When the amount of debt you have seems impossible to ever repay, one of the options you may consider is filing bankruptcy. This option, of course, should never be entered into lightly. Be sure that you have researched the pros and cons, and that you have considered alternatives to taking this drastic step.
Discharging your Debts
Having your debts erased is called getting a "discharge" of your debts. A discharge is actually a court order that proclaims that you do not have to pay most of your debts. A discharge only applies to debts you incurred before you filed.
All Debts Are Not the Same
Did you know that bankruptcy does not cover every kind of debt? What is covered are credit card debts, medical bills, and any unsecured loans.
What is not covered are child and spousal support, along with tax debts. Student loans cannot be discharged except in rare cases where you can show that repaying them would be an undue burden.
Credit Counseling Required
Under the law, you have to get credit counseling before you can file for bankruptcy. Also, you must get additional counseling on budgeting and managing debt before your debts can be wiped out.
To find an approved credit counseling agency in your area, visit the United States Trustee's website at www.justice.gov/ust/eo/bapcpa/ccde/index.htm
Different Types of Bankruptcy
There are two main types of bankruptcy most individual consumers consider: Chapter 7 and Chapter 13 (referring to the chapters of the U.S. Bankruptcy Code).
Basically, when you file Chapter 7 bankruptcy, you sell off or "liquidate" your property to cover as much of the debt as possible. That's why Chapter 7 is often called a "liquidation".
Under Chapter 13, you reorganize your debts and have 3-5 years to pay them off.
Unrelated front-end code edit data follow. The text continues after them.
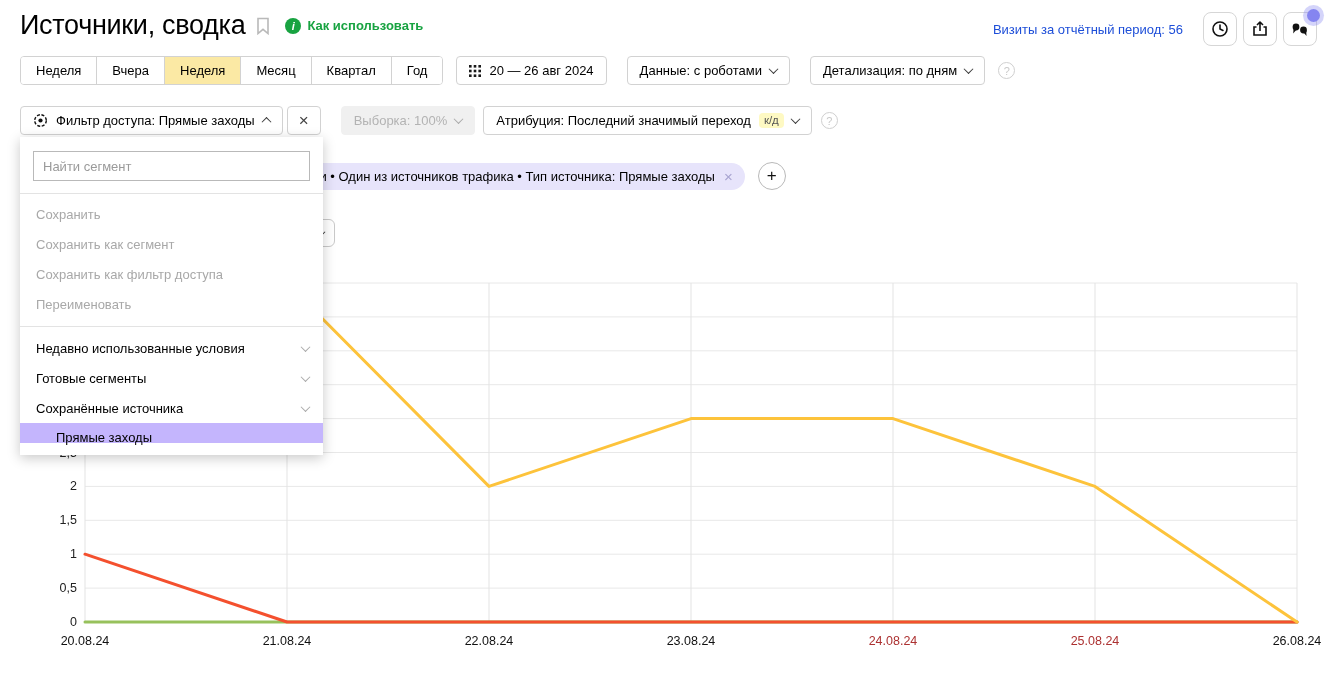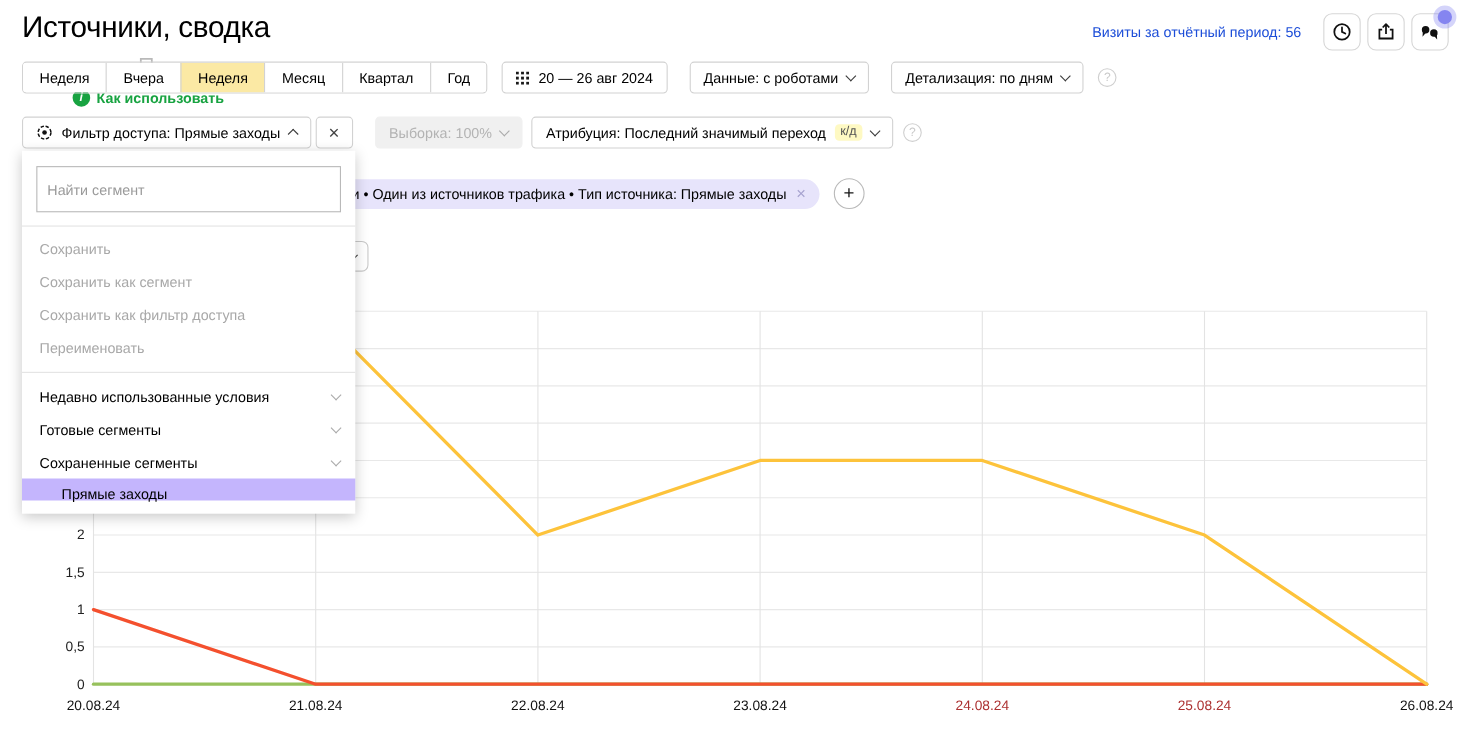--- a/index.html
+++ b/index.html
@@ -6,21 +6,21 @@
   html,body { width:1339px; height:682px; }
   body {
     position: relative;
     font-family: "Liberation Sans", sans-serif;
     background: #fff;
     color: #000;
     overflow: hidden;
   }
 
   
-  .header { position:absolute; left:20px; top:10px; display:flex; align-items:center; gap:11px; z-index:3;flex-direction:column; }
+  .header { position:absolute; left:20px; top:10px; display:flex; align-items:center; gap:11px; z-index:3; }
   .page-title { font-size:27px; font-weight:500; letter-spacing:-0.3px; }
   .howto { display:flex; align-items:center; gap:6px; margin-left:4px; }
   .info-dot { width:16px; height:16px; border-radius:50%; background:#18a341; color:#fff; font-size:11px; font-weight:700; display:flex; align-items:center; justify-content:center; font-style:italic; }
   .howto-link { color:#18a341; font-size:13px; font-weight:700; text-decoration:none; }
 
   .header-right { position:absolute; right:22px; top:12px; display:flex; align-items:center; gap:6px; z-index:3; }
   .visits-label { color:#1d4ed8; font-size:13px; margin-right:14px; }
   .icon-btn { width:34px; height:34px; border:1px solid #d6d6d6; border-radius:8px; background:#fff; display:flex; align-items:center; justify-content:center; position:relative; cursor:pointer; }
   .badge-dot { position:absolute; top:-4px; right:-4px; width:13px; height:13px; border-radius:50%; background:#8585f0; box-shadow:0 0 0 4px rgba(133,133,240,.35); }
 
@@ -50,21 +50,21 @@
   .chip { background:#e7e4fb; border-radius:14px; height:27px; display:flex; align-items:center; gap:9px; padding:0 12px 0 14px; font-size:13px; }
   .chip-x { color:#a7a3d0; font-size:15px; cursor:pointer; }
   .plus-btn { width:28px; height:28px; border:1px solid #b9b9b9; border-radius:50%; background:#fff; font-size:17px; color:#111; display:flex; align-items:center; justify-content:center; cursor:pointer; }
 
   
   .hidden-btn { position:absolute; left:258px; top:219px; width:77px; height:28px; border:1px solid #c9c9c9; border-radius:6px; background:#fff; z-index:2; display:flex; align-items:center; justify-content:flex-end; padding-right:10px; }
 
   
   .dropdown { position:absolute; left:20px; top:137px; width:303px; background:#fff; z-index:10; box-shadow:0 3px 12px rgba(0,0,0,.22); padding-bottom:6px; }
   .dd-search-wrap { padding:14px 13px 12px; }
-  .dd-search { width:100%; height:42px; border:1px solid #b9b9b9; padding:0 9px; font-size:13px; font-family:"Liberation Sans",sans-serif; color:#000; outline:none; }
+  .dd-search { width:100%; height:30px; border:1px solid #b9b9b9; padding:0 9px; font-size:13px; font-family:"Liberation Sans",sans-serif; color:#000; outline:none; }
   .dd-search::placeholder { color:#9a9a9a; }
   .dd-divider { border-top:1px solid #e3e3e3; }
   .dd-group { padding:6px 0; }
   .dd-item { height:30px; line-height:30px; padding:0 14px 0 16px; font-size:13px; color:#a8a8a8; cursor:default; }
   .dd-section { height:30px; padding:0 14px 0 16px; font-size:13px; color:#000; display:flex; align-items:center; justify-content:space-between; cursor:pointer; }
   .dd-selected { height:20px; line-height:30px; padding-left:36px; font-size:13px; color:#000; background:#c4b5fd; cursor:pointer; }
 
   
   #chart-svg { position:absolute; left:0; top:0; z-index:1; }
   #chart-svg text { font-family:"Liberation Sans", sans-serif; font-size:12.5px; fill:#111; }
@@ -251,18 +251,18 @@
   <div class="dd-group">
     <div class="dd-section">
       <span>Недавно использованные условия</span>
       <span class="chev gray dd-chev chev-down"></span>
     </div>
     <div class="dd-section">
       <span>Готовые сегменты</span>
       <span class="chev gray dd-chev chev-down"></span>
     </div>
     <div class="dd-section">
-      <span>Сохраненные сегменты</span>
+      <span>Сохранённые источника</span>
       <span class="chev gray dd-chev chev-down"></span>
     </div>
     <div class="dd-selected">Прямые заходы</div>
   </div>
 </div>
 
 </body></html>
That's why Chapter 13 is often called a "reorganization". In order to file Chapter 13 bankruptcy, you must have a reliable source of income to prove that you can repay some of your debts.
Both types of bankruptcies have their own sets of rules and exceptions about the kinds of debts covered, who can file, and the property that you can or cannot keep. If you meet the eligibility requirements for both, you can choose which type to file.
How Often Can You File Bankruptcy?
You can only file for Chapter 7 bankruptcy once every eight years. If you need to file for Chapter 13 bankruptcy after your have obtained a discharge in a previous Chapter 7 bankruptcy then you will need to wait 4 years to obtain a complete discharge.
If you received a discharge in your previous Chapter 13 bankruptcy and you need to file Chapter 7 bankruptcy, then you will need to wait 6 years from the date of filing your Chapter 13 bankruptcy to receive a full discharge. If you have received a discharge in a previous Chapter 13 bankruptcy and need to file Chapter 13 bankruptcy again, then you need to wait at least 2 years from the date of filing of your previous Chapter 13 bankruptcy.
Re-Establishing Your Credit Rating
Bankruptcy can legally remain on your credit report for 10 years. However, you can begin to bounce back and rebuild your credit immediately. It takes about 18-24 months of paying your bills on time to re-establish a good credit rating which would prove that you can manage your finances sensibly.